[Given text]

***

A word or two may be acceptable on Isaiah 45:7 where we read:
'I form the light, and create darkness: I make peace, and create evil:
I the Lord do all these things'.
The parallelism is apparent.
A
I form light,
B
And create darkness.
A
I make peace,
B
And create evil.
When we examine the word 'evil' (see Wages of Sin7) we shall find that
it refers as many times to the thought of calamity as an infliction, as it
does to moral evil, the context alone deciding.  Had the word 'evil' meant
here moral evil or sin, the contrasting word would have been 'good', and we
have actually heard those who teach from Isaiah 45:7 that God is the Author
of moral evil and sin, misquote the word and say, 'I make good and I create
evil' which but reveals their bias and condemns their awful teaching.  The
contrasting word is 'peace', and the teaching is that reward (peace) and
punishment (evil) alike are meted out by the same Lord.

***

[Raw data]

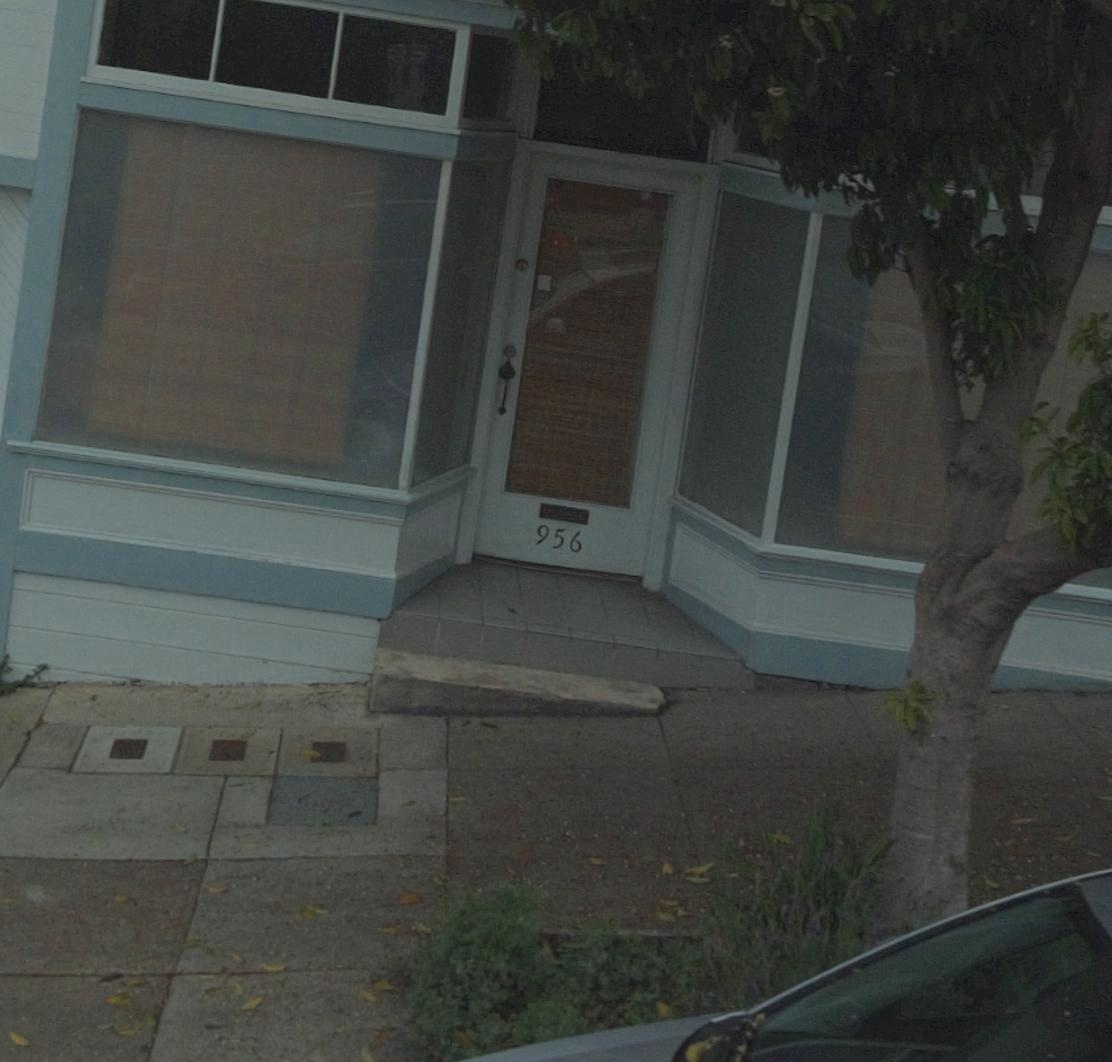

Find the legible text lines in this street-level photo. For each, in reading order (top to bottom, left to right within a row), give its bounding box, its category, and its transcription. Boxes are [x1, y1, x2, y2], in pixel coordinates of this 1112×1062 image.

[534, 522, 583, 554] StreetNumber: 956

***

[Task requirements]
(1) Rewrite the paragraph beginning "When we examine the word 'evil'" from the commentary on Isaiah 45:7 as a short bulleted list that keeps its main facts.
(2) State whether each statement agrees with the commentary on Isaiah 45:7. For each, answer yes or no and quote the words that decide it.
(a) The commentary gives "good" as the word that contrasts with "evil" in the verse.
(b) According to the commentary, context determines whether "evil" means calamity or moral evil.
(c) The commentary holds that the verse attributes reward and punishment to different sources.
(3) Write the next part of the commentary on Isaiah 45:7, continuing from its final sentence.

[Responses per task]
(1)
- The word "evil" refers as often to calamity sent as an infliction as it does to moral evil. Only the context decides which meaning applies.
- If "evil" in Isaiah 45:7 meant moral evil or sin, the contrasting word would have been "good."
- Some who teach from this verse that God is the Author of moral evil and sin misquote it as "I make good and I create evil." This reveals their bias and condemns their teaching.
- The actual contrasting word is "peace." The verse therefore teaches that the same Lord metes out both reward (peace) and punishment (evil).

(2)
(a) No: "The contrasting word is 'peace'"
(b) Yes: "the context alone deciding"
(c) No: "reward (peace) and punishment (evil) alike are meted out by the same Lord"

(3)
Skotos (darkness) occurs four times in the Prison Epistles (Eph.
5:8,11; 6:12; Col. 1:13).  In Ephesians 4:18 it is skotizomai.  There are
eight occurrences of skotos in the earlier epistles (Rom. 2:19; 13:12; 1 Cor.
4:5; 2 Cor. 4:6; 6:14; 1 Thess. 5:4,5; and Heb. 12:18 in the Received Text).
Let us keep steadily before the mind the fact that 'God is light and in Him
is no darkness at all' (1 John 1:5).  Observe, too, the double negative here
ouk ... oudemia, or as Moffatt puts it: 'In Him there is no darkness, none'.
Let us see to it that in all our attempts to interpret Him, there shall be
'no darkness, none'.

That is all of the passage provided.